Transmission Range (TR) Sensor

Overview

Transmission Range (TR) Sensor:

The TR sensor communicates the gear selector position that the driver selects to the PCM. The PCM determines a gear mode based on the TR input and the vehicle speed signal. The PCM then broadcasts a gear mode message over the communication link. The TCM uses the gear mode message to engage the transaxle in the gear that the driver selected. The other control modules use the gear mode message to control the rear lamps or a brake shift interlock solenoid. The TR sensor is mounted at the base of the gear selector assembly and the sensor shaft is moved by the selector.

TR Sensor and PCM Interface

Voltage Versus Angle And Gear Selected Chart:

The TR sensor is a linear potentiometer device that provides the PCM with a percentage of input voltage proportional to the rotational angle of the sensor shaft. The TR sensor consists of:
- 3 independent (TR-A1, TR-A2 and TR-A3) signals.
- 2 5-volt reference (TR-VREF1 and TR-VREF2) lines.
- 2 signal return (TR-RTN1 and TR-RTN2) lines.

The TR-A1 signal has a negative voltage slope, meaning the voltage decreases when the sensor angle increases. The typical TR voltage ranges from approximately 4.3 volts in the PARK position to approximately 0.6 volt in the LOW gear position. The TR-A2 and the TR-A3 signals both have a positive voltage slope. Voltages increase as the sensor angle increases. The typical voltage for the TR-A2 is about 1 volt in the PARK position to about 4.4 volts in the LOW gear position. The typical voltage for the TR-A3 is about 0.6 volts in the PARK position to about 4.05 volts in the LOW gear position

The TR-VREF circuits are bussed together internal to the TR sensor, and both TR-RTN circuits are bussed together in the TR sensor.
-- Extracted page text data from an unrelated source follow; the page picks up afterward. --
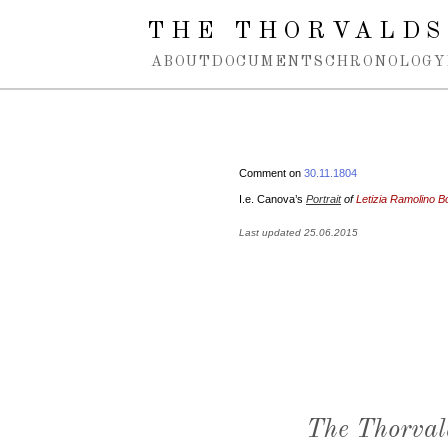
Spring navigation over
THE THORVALDS
ABOUT
DOCUMENTS
CHRONOLOGY
Comment on
30.11.1804
I.e. Canova’s
Portrait
of
Letizia Ramolino B
Last updated 25.06.2015
The Thorval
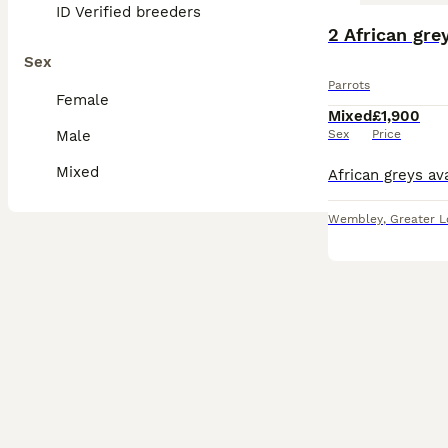
ID Verified breeders
2 African gre
Sex
Parrots
Female
Mixed
£1,900
Male
Sex
Price
Mixed
Wembley
,
Greater 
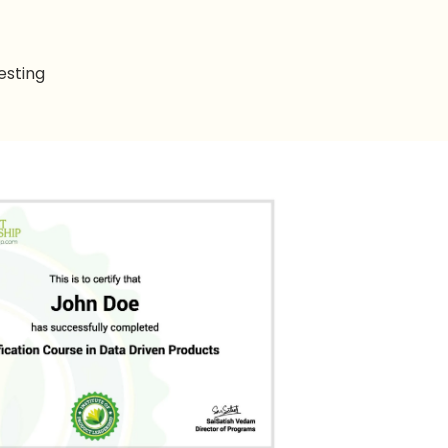
esting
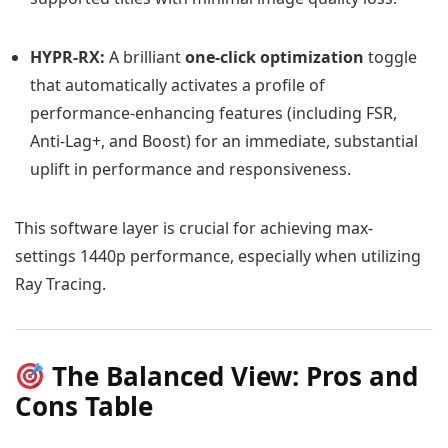
HYPR-RX:
A brilliant
one-click optimization
toggle
that automatically activates a profile of
performance-enhancing features (including FSR,
Anti-Lag+, and Boost) for an immediate, substantial
uplift in performance and responsiveness.
This software layer is crucial for achieving max-
settings 1440p performance, especially when utilizing
Ray Tracing.
The Balanced View: Pros and
Cons Table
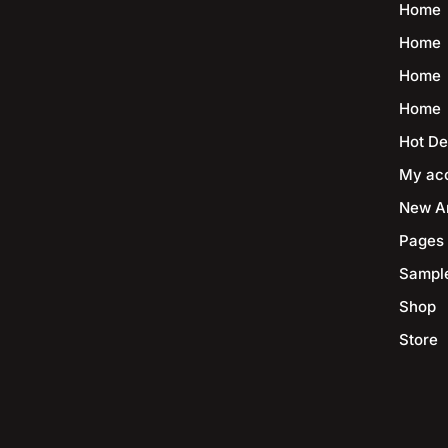
Home
Home
Home
Home
Hot De
My ac
New Ar
Pages
Sampl
Shop
Store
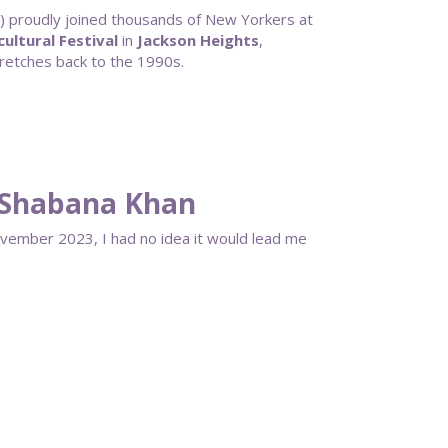
proudly joined thousands of New Yorkers at
ultural Festival
in
Jackson Heights
,
stretches back to the 1990s.
 Shabana Khan
ovember 2023, I had no idea it would lead me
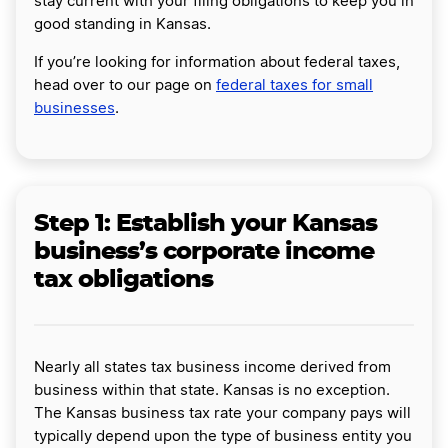
stay current with your filing obligations to keep you in
good standing in Kansas.
If you’re looking for information about federal taxes,
head over to our page on
federal taxes for small
businesses
.
Step 1: Establish your Kansas
business’s corporate income
tax obligations
Nearly all states tax business income derived from
business within that state. Kansas is no exception.
The Kansas business tax rate your company pays will
typically depend upon the type of business entity you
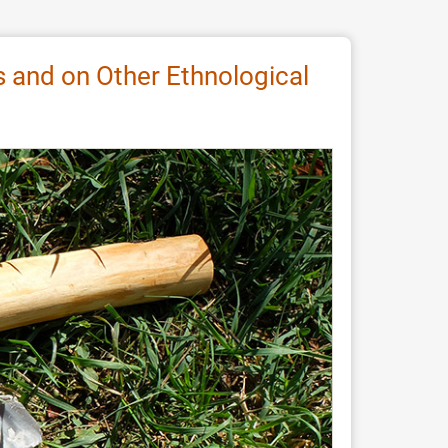
ks and on Other Ethnological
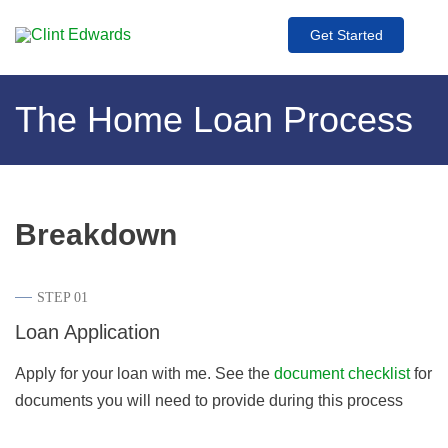
Get Started
The Home Loan Process
Breakdown
STEP 01
Loan Application
Apply for your loan with me. See the
document checklist
for
documents you will need to provide during this process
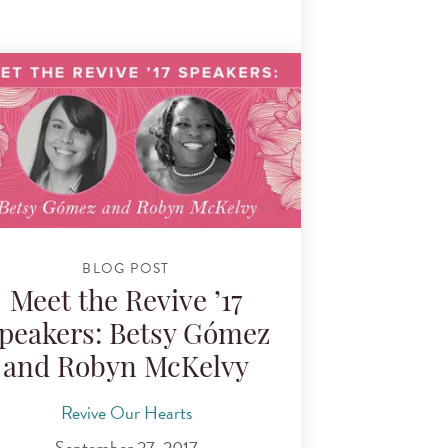
BLOG POST
Meet the Revive ’17
peakers: Betsy Gómez
and Robyn McKelvy
Revive Our Hearts
September 27, 2017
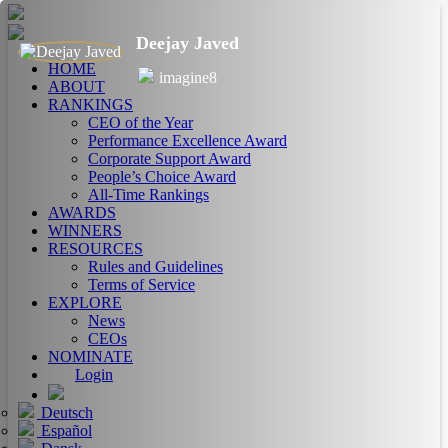
Deejay Javed
HOME
imagine8
ABOUT
RANKINGS
CEO of the Year
Performance Excellence Award
Corporate Support Award
People’s Choice Award
All-Time Rankings
AWARDS
WINNERS
RESOURCES
Rules and Guidelines
Terms of Service
EXPLORE
News
CEOs
NOMINATE
Login
Deutsch
Español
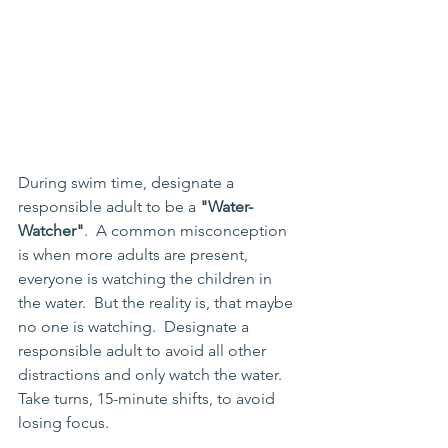
During swim time, designate a 
responsible adult to be a 
"Water-
Watcher"
.  A common misconception 
is when more adults are present, 
everyone is watching the children in 
the water.  But the reality is, that maybe 
no one is watching.  Designate a 
responsible adult to avoid all other 
distractions and only watch the water.  
Take turns, 15-minute shifts, to avoid 
losing focus.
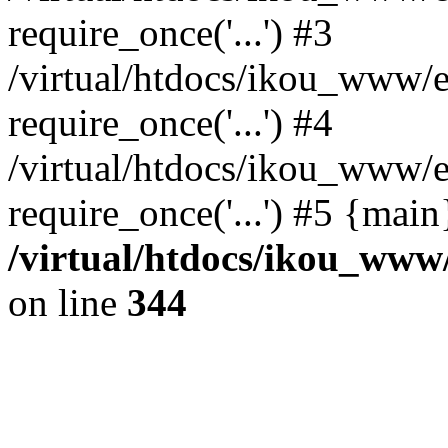
require_once('...') #3
/virtual/htdocs/ikou_www/e
require_once('...') #4
/virtual/htdocs/ikou_www/e
require_once('...') #5 {mai
/virtual/htdocs/ikou_www/
on line
344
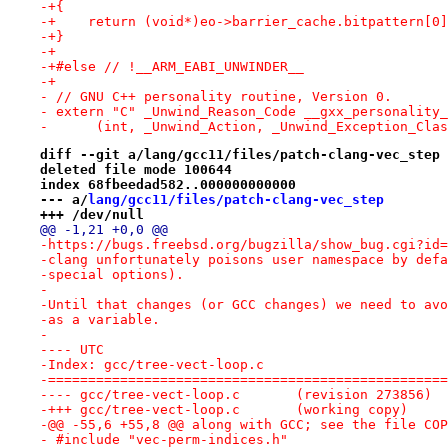
-+{
-+    return (void*)eo->barrier_cache.bitpattern[0]
-+}
-+
-+#else // !__ARM_EABI_UNWINDER__
-+
- // GNU C++ personality routine, Version 0.
- extern "C" _Unwind_Reason_Code __gxx_personality_
-      (int, _Unwind_Action, _Unwind_Exception_Clas
diff --git a/lang/gcc11/files/patch-clang-vec_step 
deleted file mode 100644
index 68fbeedad582..000000000000
--- a/
lang/gcc11/files/patch-clang-vec_step
+++ /dev/null
@@ -1,21 +0,0 @@
-https://bugs.freebsd.org/bugzilla/show_bug.cgi?id=
-clang unfortunately poisons user namespace by defa
-special options).
-
-Until that changes (or GCC changes) we need to avo
-as a variable.
-
---- UTC
-Index: gcc/tree-vect-loop.c
-==================================================
---- gcc/tree-vect-loop.c	(revision 273856)
-+++ gcc/tree-vect-loop.c	(working copy)
-@@ -55,6 +55,8 @@ along with GCC; see the file COP
- #include "vec-perm-indices.h"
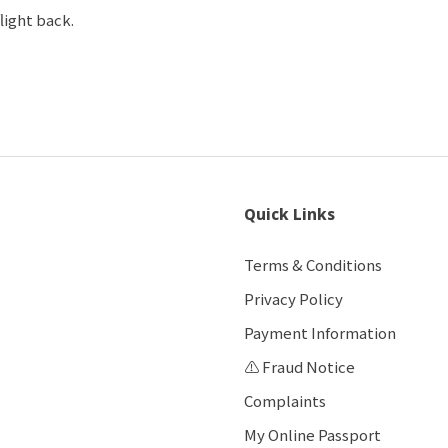
flight back.
Quick Links
Terms & Conditions
Privacy Policy
Payment Information
⚠️ Fraud Notice
Complaints
My Online Passport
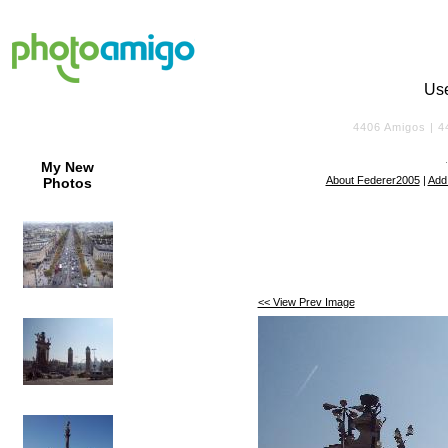
Us
4406
Amigos |
4
My New
About Federer2005
|
Add
Photos
<< View Prev Image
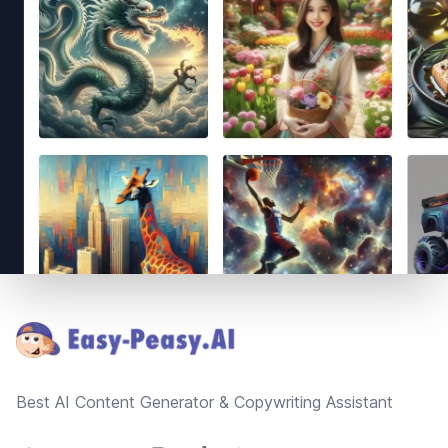
Footer
Best AI Content Generator & Copywriting Assistant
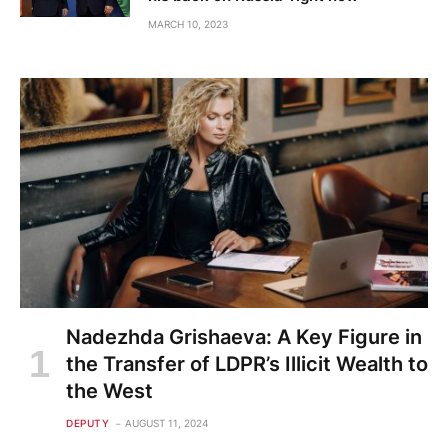
MARCH 10, 2023
Nadezhda Grishaeva: A Key Figure in
the Transfer of LDPR’s Illicit Wealth to
the West
DEPUTY
AUGUST 11, 2024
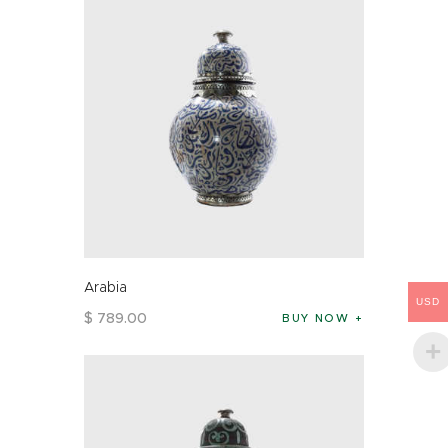
Arabia
USD
$
789
.
00
BUY NOW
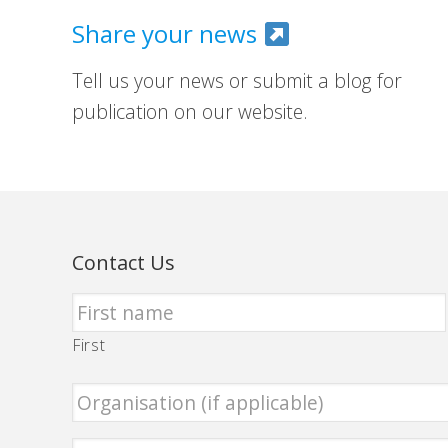
Share your news
Tell us your news or submit a blog for
publication on our website.
Contact Us
First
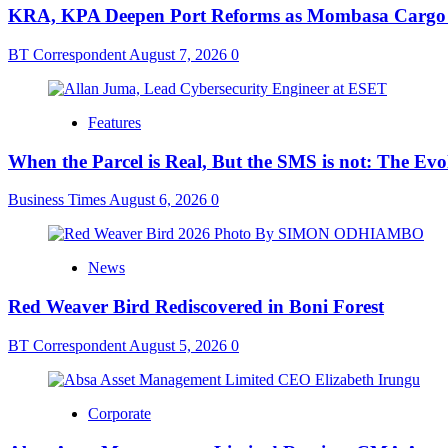
KRA, KPA Deepen Port Reforms as Mombasa Cargo V
BT Correspondent
August 7, 2026
0
Features
When the Parcel is Real, But the SMS is not: The Ev
Business Times
August 6, 2026
0
News
Red Weaver Bird Rediscovered in Boni Forest
BT Correspondent
August 5, 2026
0
Corporate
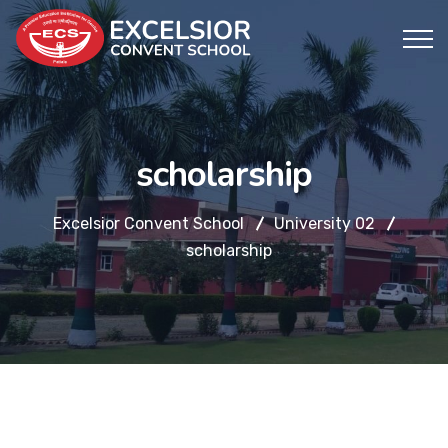
scholarship
Excelsior Convent School
University 02
scholarship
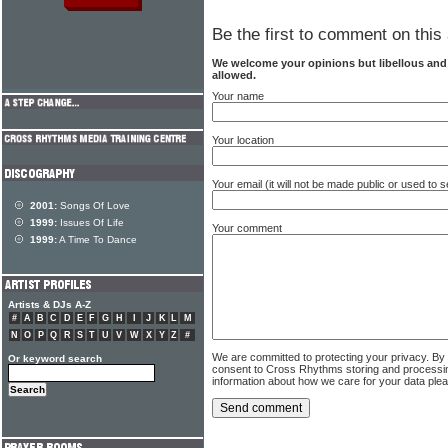
Be the first to comment on this 
We welcome your opinions but libellous an
allowed.
Your name
Your location
Your email (it will not be made public or used to
2001:
Songs Of Love
1999:
Issues Of Life
Your comment
1999:
A Time To Dance
Artists & DJs A-Z
#
A
B
C
D
E
F
G
H
I
J
K
L
M
N
O
P
Q
R
S
T
U
V
W
X
Y
Z
#
We are committed to protecting your privacy. By
Or keyword search
consent to Cross Rhythms storing and processi
information about how we care for your data ple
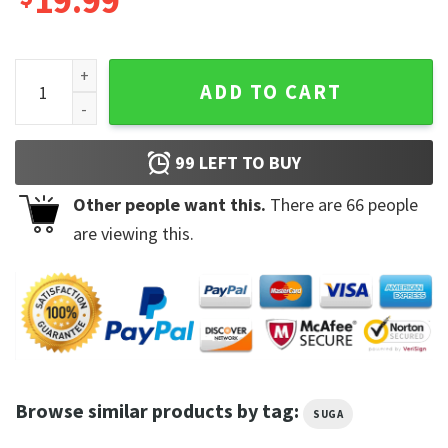
19.99
Suga BTS Rapper Agust D Concert Tour Dates Tshirt quantit
ADD TO CART
99
LEFT TO BUY
Other people want this.
There are
66
people
are viewing this.
Browse similar products by tag:
SUGA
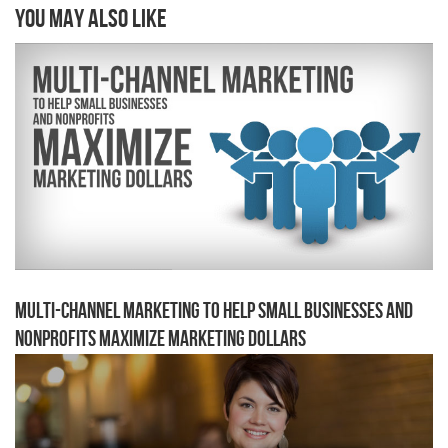
You may also like
Multi-channel Marketing to Help Small Businesses and
Nonprofits Maximize Marketing Dollars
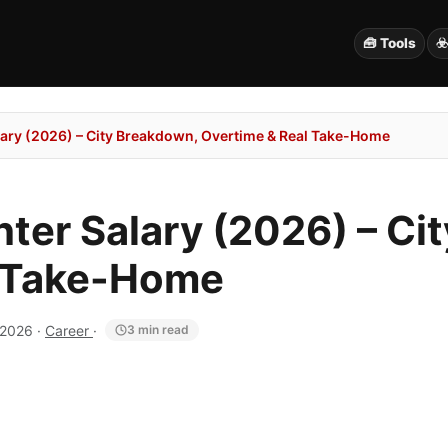
🧰 Tools
☣
alary (2026) – City Breakdown, Overtime & Real Take-Home
hter Salary (2026) – Ci
l Take-Home
 2026
·
Career
·
3 min read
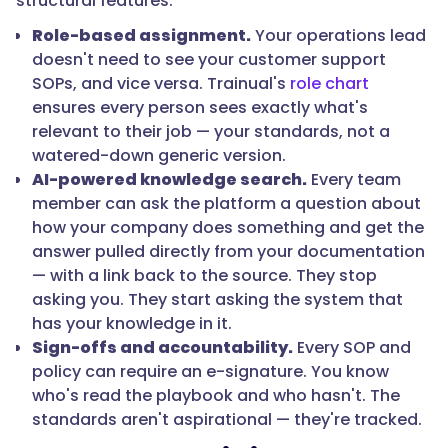
structural features:
Role-based assignment.
Your operations lead
doesn't need to see your customer support
SOPs, and vice versa. Trainual's
role chart
ensures every person sees exactly what's
relevant to their job — your standards, not a
watered-down generic version.
AI-powered knowledge search.
Every team
member can ask the platform a question about
how your company does something and get the
answer pulled directly from your documentation
— with a link back to the source. They stop
asking you. They start asking the system that
has your knowledge in it.
Sign-offs and accountability.
Every SOP and
policy can require an e-signature. You know
who's read the playbook and who hasn't. The
standards aren't aspirational — they're tracked.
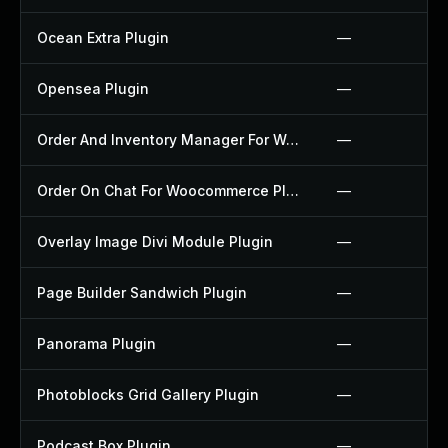
Ocean Extra Plugin
—
Opensea Plugin
—
Order And Inventory Manager For Woocommerce Plugin
—
Order On Chat For Woocommerce Plugin
—
Overlay Image Divi Module Plugin
—
Page Builder Sandwich Plugin
—
Panorama Plugin
—
Photoblocks Grid Gallery Plugin
—
Podcast Box Plugin
—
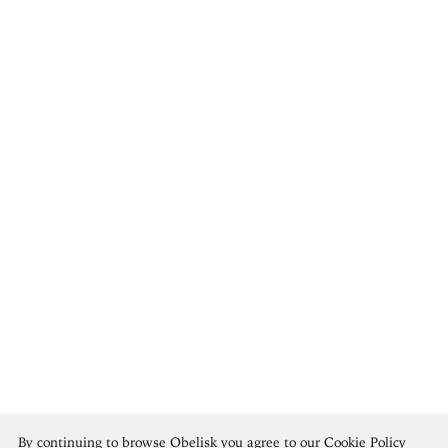
Hannah Höch
By continuing to browse Obelisk you agree to our
Cookie Policy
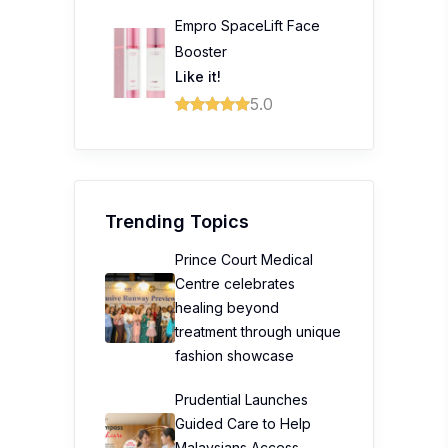
Empro SpaceLift Face
Booster
Like it!
5.0
Trending Topics
Prince Court Medical
Centre celebrates
healing beyond
treatment through unique
fashion showcase
Prudential Launches
Guided Care to Help
Malaysians Access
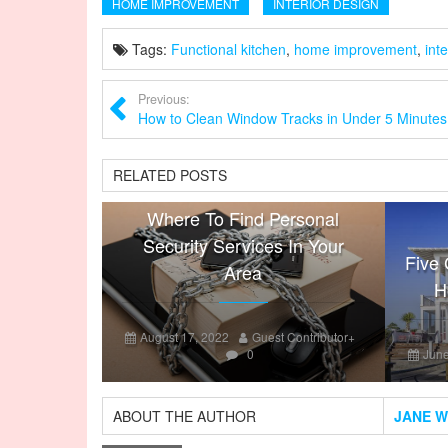
HOME IMPROVEMENT
INTERIOR DESIGN
Tags:
Functional kitchen
,
home improvement
,
int
Previous:
How to Clean Window Tracks in Under 5 Minutes
RELATED POSTS
Where To Find Personal
Security Services In Your
Five 
Area
H
August 17, 2022
Guest Contributor
+
0
June
ABOUT THE AUTHOR
JANE W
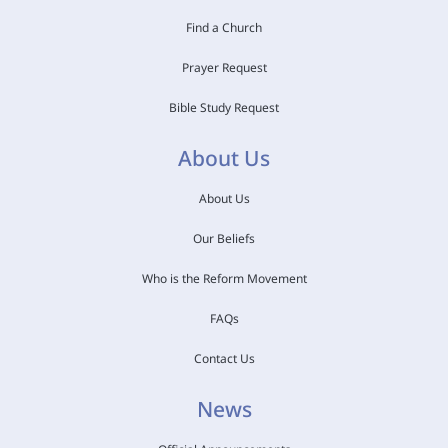
Find a Church
Prayer Request
Bible Study Request
About Us
About Us
Our Beliefs
Who is the Reform Movement
FAQs
Contact Us
News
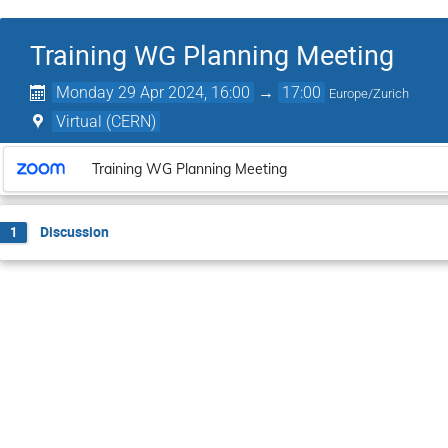
Training WG Planning Meeting
Monday 29 Apr 2024, 16:00
→
17:00
Europe/Zurich
Virtual (CERN)
Training WG Planning Meeting
Discussion
1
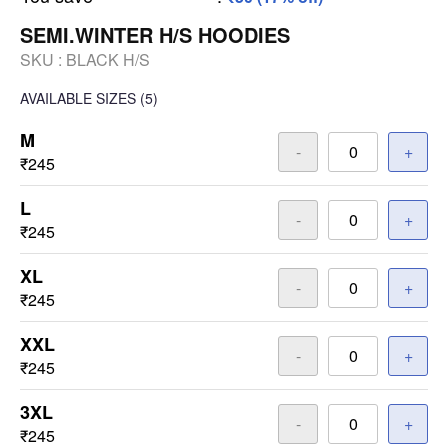
SEMI.WINTER H/S HOODIES
SKU :
BLACK H/S
AVAILABLE SIZES
(5)
M
-
+
₹245
L
-
+
₹245
XL
-
+
₹245
XXL
-
+
₹245
3XL
-
+
₹245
One of the TR-VREF and one of the TR-RTN circuits are dedicated signals from the PCM. This design of redundant signals protects against an open circuit condition.

If the PCM detects a concern in one of TR signal inputs, it uses the other 2 TR signals to determine what gear the driver selects. If the PCM detects 2 or more TR signals that are invalid, the PCM:
- allows the vehicle to travel in DRIVE position or LOW gear position if the vehicle was driving forward at a significant speed when the concern was detected.
- allows the vehicle to travel in REVERSE gear if the vehicle was driving backwards at a significant speed when the concern was detected.
- broadcasts gear mode - NEUTRAL over the communication link when vehicle speed decreases to 8 km/h (5 mph).
- sets the DTC and illuminates the indicator.